=== Job item ===
Pull each line containing "with" from the data.

=== The data ===

━━━━

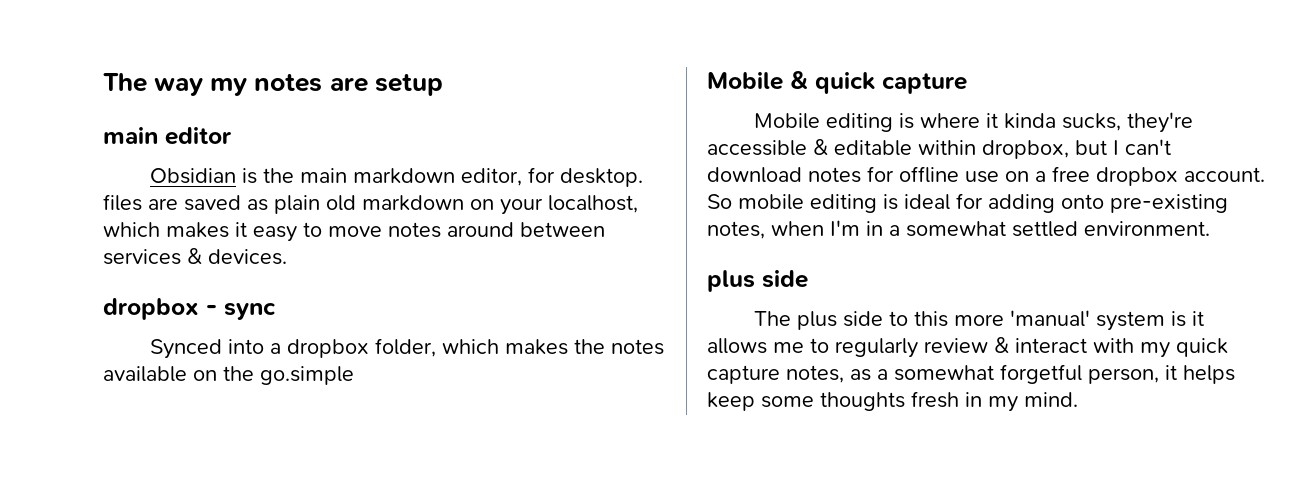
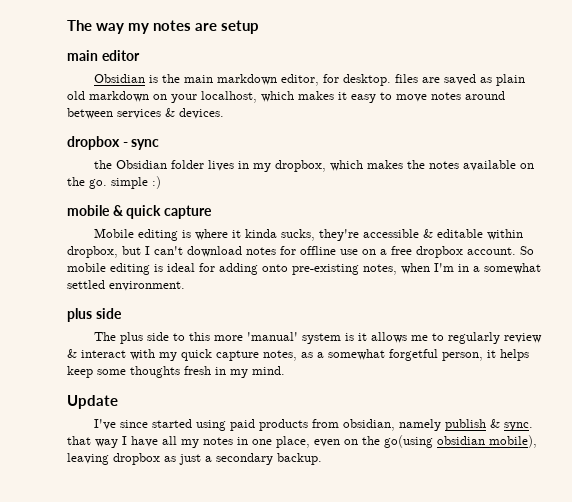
[150,338,437,359] Synced into a dropbox folder, -> [94,160,327,172] the Obsidian folder lives in my dropbox,
[260,366,354,385] [707,72,783,90] go.simple // Mobile -> [89,176,161,189] [67,205,110,216] go. simple :) // mobile
(1078, 399) none -> [67,395,118,409] [94,419,534,431] [67,435,537,448] [67,453,322,465] // Update // I've since started using paid products from obsidian, namely publish & sync. that way I have all my notes in one place, even on the go(using obsidian mobile), leaving dropbox as just a secondary backup.

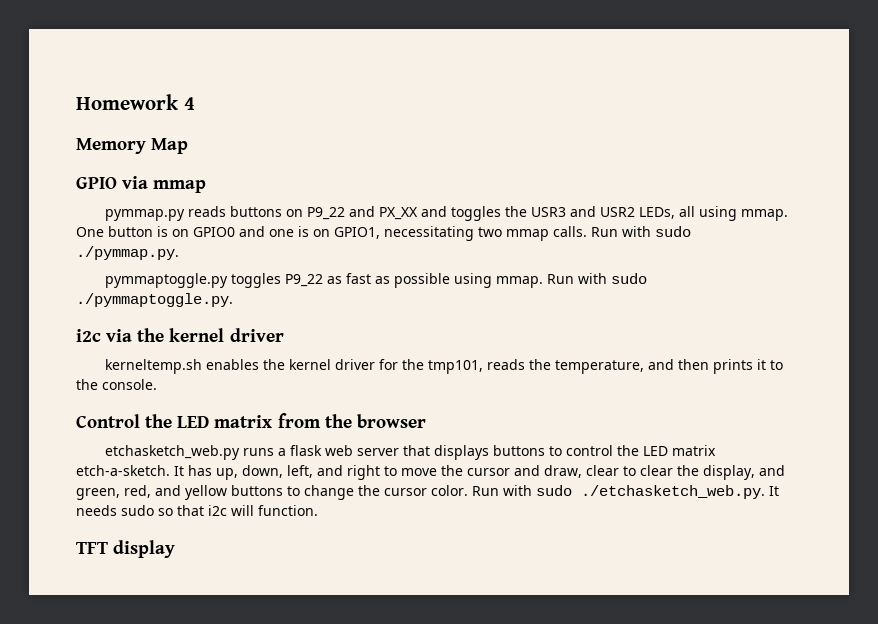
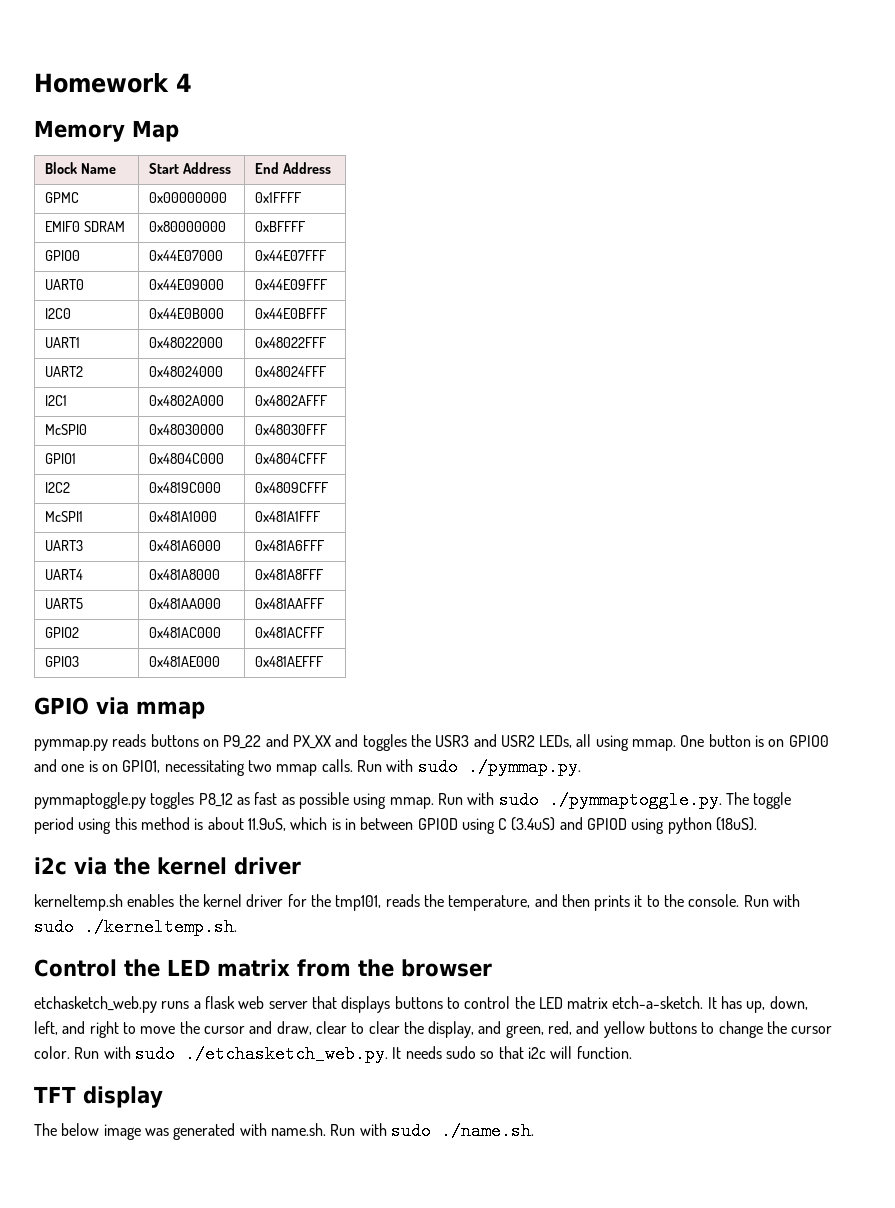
(189, 146) none -> [45,162,117,174] [149,162,232,174] [255,162,332,174] [45,192,80,203] [149,192,228,203] [255,192,303,203] [45,221,126,232] [149,221,227,232] [255,221,307,232] [45,250,81,261] [149,250,224,261] [255,250,328,261] [45,279,85,290] [149,279,225,290] [255,279,329,290] [45,308,72,319] [149,308,225,319] [255,308,329,319] [45,337,81,348] [149,337,224,348] [255,337,328,348] [45,366,84,377] [149,366,224,377] [255,366,328,377] [45,395,68,406] [149,395,225,406] [255,395,329,406] [45,424,88,435] [149,424,225,435] [255,424,329,435] [45,453,77,464] [149,453,225,464] [255,453,329,464] [45,482,71,493] [149,482,222,493] [255,482,330,493] [45,511,84,522] [149,511,218,522] [255,511,322,522] [45,540,84,551] [149,540,222,551] [255,540,326,551] [45,569,84,580] [149,569,221,580] [255,569,325,580] [45,598,84,609] [149,598,222,609] [255,598,326,609] [45,627,80,638] [149,627,222,638] [255,627,326,638] [45,656,80,667] [149,656,221,667] [255,656,325,667] // Block Name | Start Address | End Address // GPMC | 0x00000000 | 0x1FFFF // EMIF0 SDRAM | 0x80000000 | 0xBFFFF // GPIO0 | 0x44E07000 | 0x44E07FFF // UART0 | 0x44E09000 | 0x44E09FFF // I2C0 | 0x44E0B000 | 0x44E0BFFF // UART1 | 0x48022000 | 0x48022FFF // UART2 | 0x48024000 | 0x48024FFF // I2C1 | 0x4802A000 | 0x4802AFFF // McSPI0 | 0x48030000 | 0x48030FFF // GPIO1 | 0x4804C000 | 0x4804CFFF // I2C2 | 0x4819C000 | 0x4809CFFF // McSPI1 | 0x481A1000 | 0x481A1FFF // UART3 | 0x481A6000 | 0x481A6FFF // UART4 | 0x481A8000 | 0x481A8FFF // UART5 | 0x481AA000 | 0x481AAFFF // GPIO2 | 0x481AC000 | 0x481ACFFF // GPIO3 | 0x481AE000 | 0x481AEFFF
[285,274,324,287] P9_22 -> [198,793,233,807] P8_12
(233, 300) none -> [725,792,792,809] [34,817,758,834] The toggle period using this method is about 11.9uS, which is in between GPIOD using C (3.4uS) and GPIOD using python (18uS).
(157, 384) none -> [743,894,801,907] [34,918,237,936] Run with sudo ./kerneltemp.sh.
(176, 549) none -> [34,1122,534,1140] // The below image was generated with name.sh. Run with sudo ./name.sh.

━━━━

=== Response for this exercise ===
(157, 384) none -> [743,894,801,907] [34,918,237,936] Run with sudo ./kerneltemp.sh.
(176, 549) none -> [34,1122,534,1140] // The below image was generated with name.sh. Run with sudo ./name.sh.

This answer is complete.